Strong Lagrangian velocity correlations observed.

Anomalous dispersion linked to low-velocity tails.

Model predicts particle dynamics from initial conditions.

Abstract

We develop a continuous time random walk (CTRW) approach for the evolution of Lagrangian velocities in steady heterogeneous flows based on a stochastic relaxation process for the streamwise particle velocities. This approach describes persistence of velocities over a characteristic spatial scale, unlike classical random walk methods, which model persistence over a characteristic time scale. We first establish the relation between Eulerian and Lagrangian velocities for both equidistant and isochrone sampling along streamlines, under transient and stationary conditions. Based on this, we develop a space continuous CTRW approach for the spatial and temporal dynamics of Lagrangian velocities. While classical CTRW formulations have non-stationary Lagrangian velocity statistics, the proposed approach quantifies the evolution of the Lagrangian velocity statistics under both stationary and non-stationary conditions.
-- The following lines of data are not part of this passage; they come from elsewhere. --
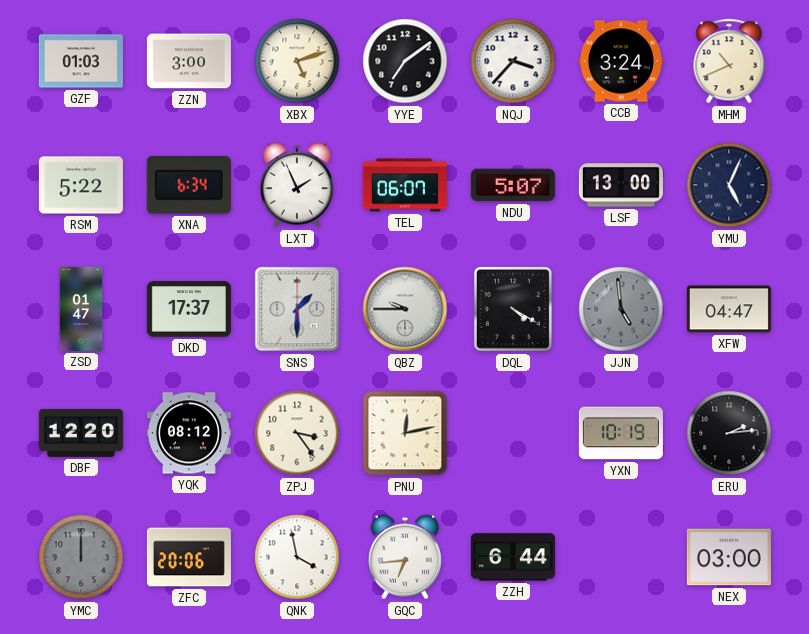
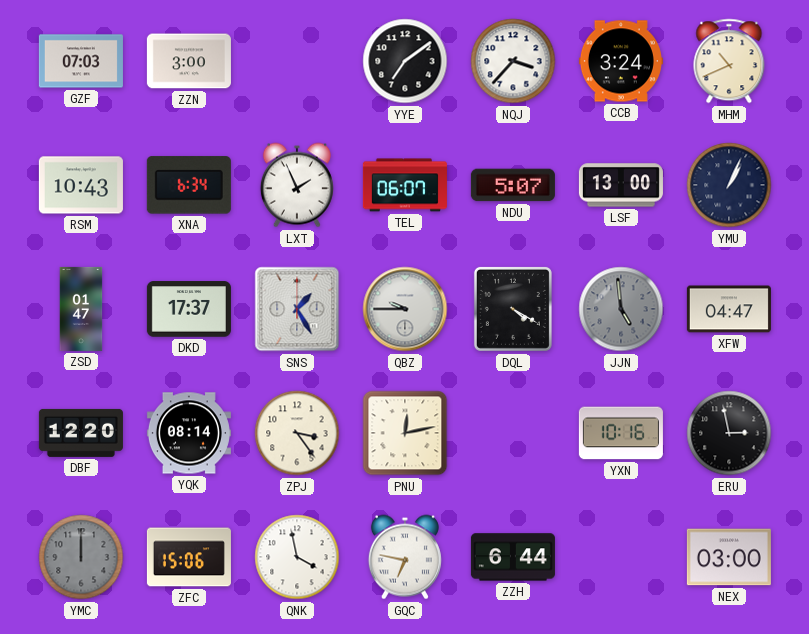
GZF: 01:03 -> 07:03
XBX: 5:12 -> none
RSM: 5:22 -> 10:43
YMU: 5:04 -> 1:04
SNS: 1:30 -> 1:25
YQK: 08:12 -> 08:14
YXN: 10:19 -> 10:16
ERU: 2:14 -> 2:58
ZFC: 20:06 -> 15:06
GQC: 6:44 -> 6:47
We provide explicit expressions for the Lagrangian velocity statistics, and determine the behaviors of the mean particle velocity, velocity covariance and particle dispersion. We find strong Lagrangian correlation and anomalous dispersion for velocity distributions which are tailed toward low velocities as well as marked differences depending on the initial conditions. The developed CTRW approach predicts the Lagrangian particle dynamics from an arbitrary initial condition based on the Eulerian velocity distribution and a characteristic correlation scale.